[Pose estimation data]
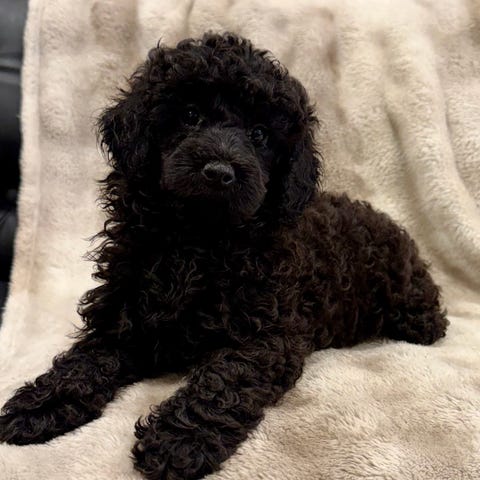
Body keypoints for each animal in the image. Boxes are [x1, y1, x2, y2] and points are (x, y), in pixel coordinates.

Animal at [0, 32, 448, 480]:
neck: (198, 237)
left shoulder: (265, 335)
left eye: (260, 134)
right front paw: (41, 404)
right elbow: (86, 359)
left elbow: (223, 381)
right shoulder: (123, 315)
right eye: (190, 114)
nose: (219, 171)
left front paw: (178, 441)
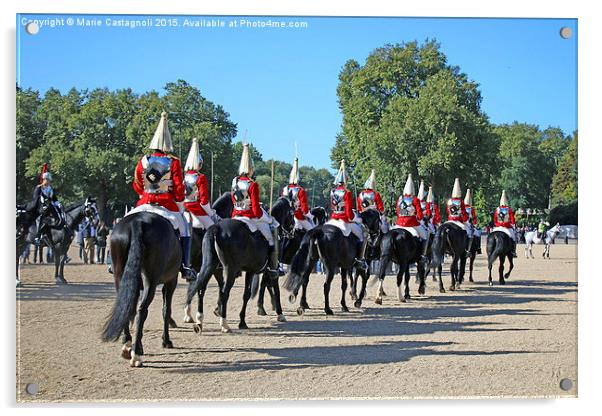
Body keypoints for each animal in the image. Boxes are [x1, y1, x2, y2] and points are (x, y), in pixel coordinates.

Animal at [101, 211, 180, 368]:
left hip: (120, 276)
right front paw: (166, 340)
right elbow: (166, 310)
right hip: (151, 280)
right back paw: (136, 353)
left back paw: (127, 345)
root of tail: (137, 221)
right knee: (142, 310)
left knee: (126, 307)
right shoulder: (171, 281)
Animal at [184, 196, 294, 334]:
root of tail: (216, 228)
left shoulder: (249, 270)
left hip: (209, 266)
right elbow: (272, 288)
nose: (293, 229)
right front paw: (278, 313)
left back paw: (199, 320)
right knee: (224, 292)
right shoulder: (269, 269)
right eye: (292, 212)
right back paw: (224, 324)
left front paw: (241, 320)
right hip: (229, 269)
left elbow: (247, 293)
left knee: (200, 288)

#### Exercise prompt:
Filter the lines above, keeping and copying those that contain "knee".

#### Problem solution:
right knee: (142, 310)
left knee: (126, 307)
right knee: (224, 292)
left knee: (200, 288)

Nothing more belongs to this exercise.